One figure is the expected answer: how many lines in the listing contain "text".

▶ [MATERIAL SUPPLIED]:

Content starts

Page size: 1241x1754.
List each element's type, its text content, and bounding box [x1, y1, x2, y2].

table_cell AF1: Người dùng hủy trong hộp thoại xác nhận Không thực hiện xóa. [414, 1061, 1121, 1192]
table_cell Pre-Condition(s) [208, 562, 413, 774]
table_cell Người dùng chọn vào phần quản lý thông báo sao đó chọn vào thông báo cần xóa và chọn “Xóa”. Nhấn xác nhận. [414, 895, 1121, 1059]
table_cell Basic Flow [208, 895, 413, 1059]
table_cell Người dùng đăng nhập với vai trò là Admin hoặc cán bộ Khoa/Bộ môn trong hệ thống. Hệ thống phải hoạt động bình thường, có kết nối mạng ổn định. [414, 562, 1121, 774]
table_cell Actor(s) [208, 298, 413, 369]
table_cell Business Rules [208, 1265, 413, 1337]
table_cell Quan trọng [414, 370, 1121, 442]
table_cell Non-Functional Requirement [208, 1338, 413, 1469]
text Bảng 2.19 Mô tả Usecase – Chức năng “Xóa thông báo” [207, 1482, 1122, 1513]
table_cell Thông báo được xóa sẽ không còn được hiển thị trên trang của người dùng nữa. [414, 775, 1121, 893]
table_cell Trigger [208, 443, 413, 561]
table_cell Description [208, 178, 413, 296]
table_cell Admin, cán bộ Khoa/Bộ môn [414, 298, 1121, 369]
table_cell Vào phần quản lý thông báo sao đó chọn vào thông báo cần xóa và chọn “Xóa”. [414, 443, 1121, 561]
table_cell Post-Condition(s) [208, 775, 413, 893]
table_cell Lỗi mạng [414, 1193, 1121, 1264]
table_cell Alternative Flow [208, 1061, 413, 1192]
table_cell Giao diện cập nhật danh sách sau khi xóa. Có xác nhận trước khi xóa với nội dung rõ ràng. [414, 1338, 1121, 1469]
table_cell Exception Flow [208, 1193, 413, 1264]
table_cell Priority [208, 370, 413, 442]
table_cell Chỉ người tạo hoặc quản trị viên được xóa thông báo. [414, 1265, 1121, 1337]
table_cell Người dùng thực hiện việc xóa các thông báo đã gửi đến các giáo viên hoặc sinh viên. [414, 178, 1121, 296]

Content ends

▶ [SOLUTION FOR THIS PROBLEM]:
2